Value investing themes in Asian equity markets


(MENAFN- Khaleej Times) When Ben Bernanke uttered the word "taper" in May 2013, he triggered a bloodbath in emerging markets and a free fall in "fragile five" currencies that included the Indian rupee and the Indonesian rupiah. However, Asian equities markets, while not immune to a Fed rate hike, are far better positioned for higher US dollar interest rates than in 2013, let alone 2007 or 1998. The collapse in oil prices, the highest growth rates in emerging markets (India, Indonesia, Philippines), structural reforms and record current account deficits are all compelling arguments to invest in Asian equities.

This is not to deny that Asian markets face very real political and economic risks. Another devaluation of the Chinese yuan or a hard landing in the People's Republic could be catastrophic for Asian exporters. The systemic corruption in Malaysia, the power of the chaebols in South Korea, the military junta in Thailand, the banking crisis in India, terrorist outrages in Pakistan, the reform deficits of Abenomics, China's military buildup/epic credit bubble and North Korea's nuclear brinkmanship are all subliminal threats to the Asian bull markets. When the Federal Reserve yanks liquidity from global markets with global rate hikes, Asian markets will feel the pain, even if the pain is not on the scale of May 2013. The biggest threat to Asia is a protectionist backlash in Washington under Hillary Clinton or Donald Trump.

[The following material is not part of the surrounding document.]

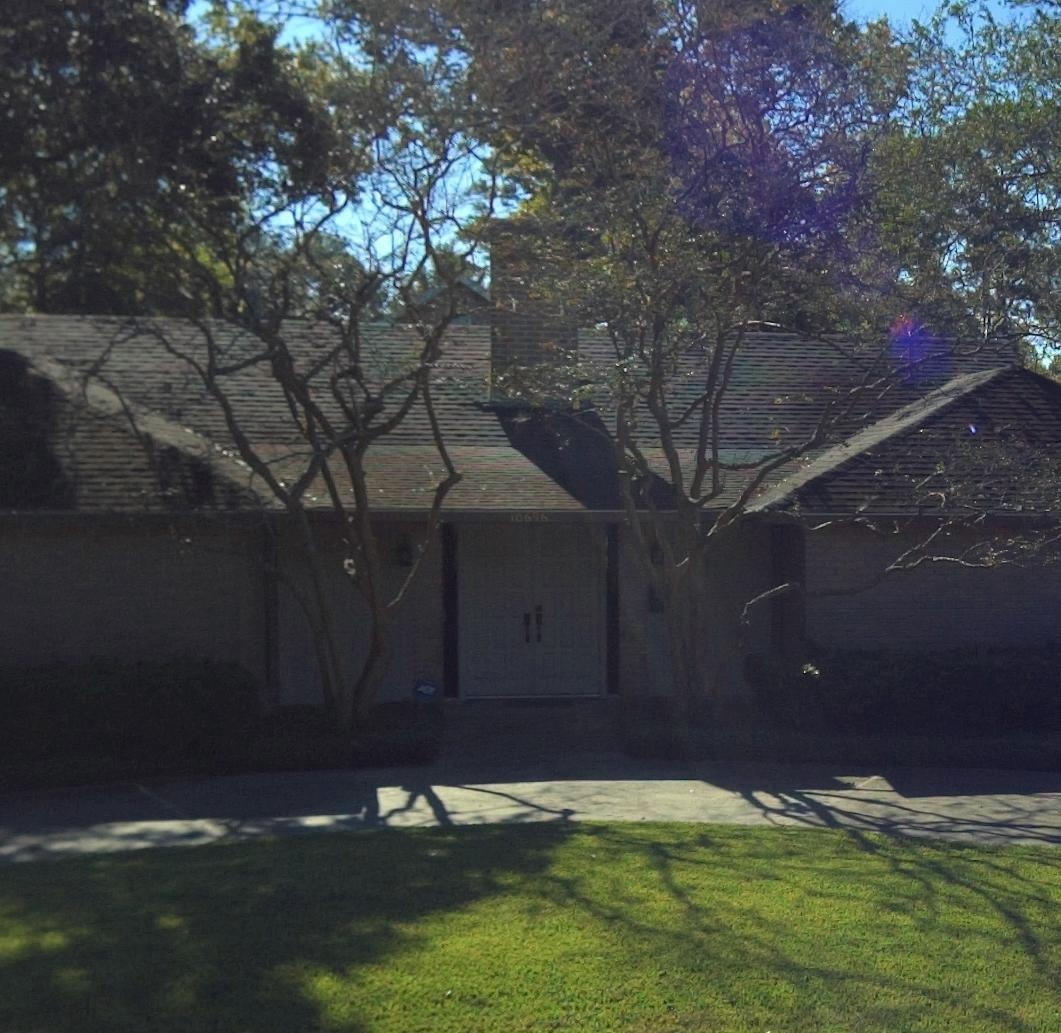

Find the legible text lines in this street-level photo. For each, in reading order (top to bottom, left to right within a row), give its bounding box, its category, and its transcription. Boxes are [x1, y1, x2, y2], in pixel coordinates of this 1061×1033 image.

The Federal Reserve will only raise interest rates after the US election in the December FOMC. The subsequent rise in the US dollar is a clear sword of Damocles for emerging markets, even in Asia's macro fortresses. This is the reason I favour "domestic" themed emerging markets with excellent demographics (Pakistan), markets leveraged to the Apple ecosystem/Silicon Valley (Taiwan) or markets with a reform momentum (Indonesia, India, Vietnam). The Philippines at 18 times forward earnings is the most expensive stock market in Asia and President Duterte's state sanctioned killing spree has unnerved global investors. While I am sceptical about local currency debt in most countries, there is clear value in India, Indonesia, Thailand and Taiwan bonds.

Even though the Thai military junta that seized power in May 2014 has no plans to return to the barracks and has consolidated power with its referendum, Bangkok offers selective value at SET 1450. While government spending, not sluggish domestic demand or exports, has goosed Thai GDP growth above three per cent, the military coup has not solved the kingdom's red shirt/yellow shirt social schism or its structural economic woes. Thailand is the Detroit of Southeast Asia and is the gateway to the high growth Mekong Delta. As non-performing loans peak and valuations have fallen to book value, Thai banks offer some of the most compelling value in Southeast Asia. Bangkok Bank and Siam Commercial Bank are my two favourite Thailand banks.

The Mainland regulator's decision to allow Chinese insurers to invest in Hong Kong equities has led to a fabulous rally in large cap colossi such as HSBC Holdings. The Hong Kong Shanghai/Shenzhen connect schemes have also boosted Chinese inflows into the former British Crown Colony. At 0.8 times price to book value, China's biggest commercial banks are some of the cheapest companies in Asia (with good reason), with five per cent plus dividend yields. Beijing is determined to maintain the solvency and liquidity of its Big Four bank. I believe the Wall Street hit has created value in the Chinese H share index in Hong Kong at 9400 or eight times earnings.

Since the People's Bank of China will increase monetary stimulus, Ping An Insurance, CCB and the Bank of China will rock. The IPO of megabank Postal Savings Bank of China (PSBC) in Hong Kong will be hugely successful as the deal is presold and strategic investors include J.P. Morgan, Temasek, Alipay and Tencent.

My favourite country pair trade in Asia? Buy the South Korean index fund against Singapore. Margins and earnings will rise in South Korea thanks to the won/yen cross rate and easy money from the Bank of Korea. The tyrant in Pyongyang will be contained by China and the nuclear test is not a prelude to war on the DMZ. The hottest money making market in Asia? Pakistan at 8.5 times forward earnings and a seven per cent dividend yield!

Researched and compiled by Matein Khalid. Mr Khalid is a global equities strategist and fund manager.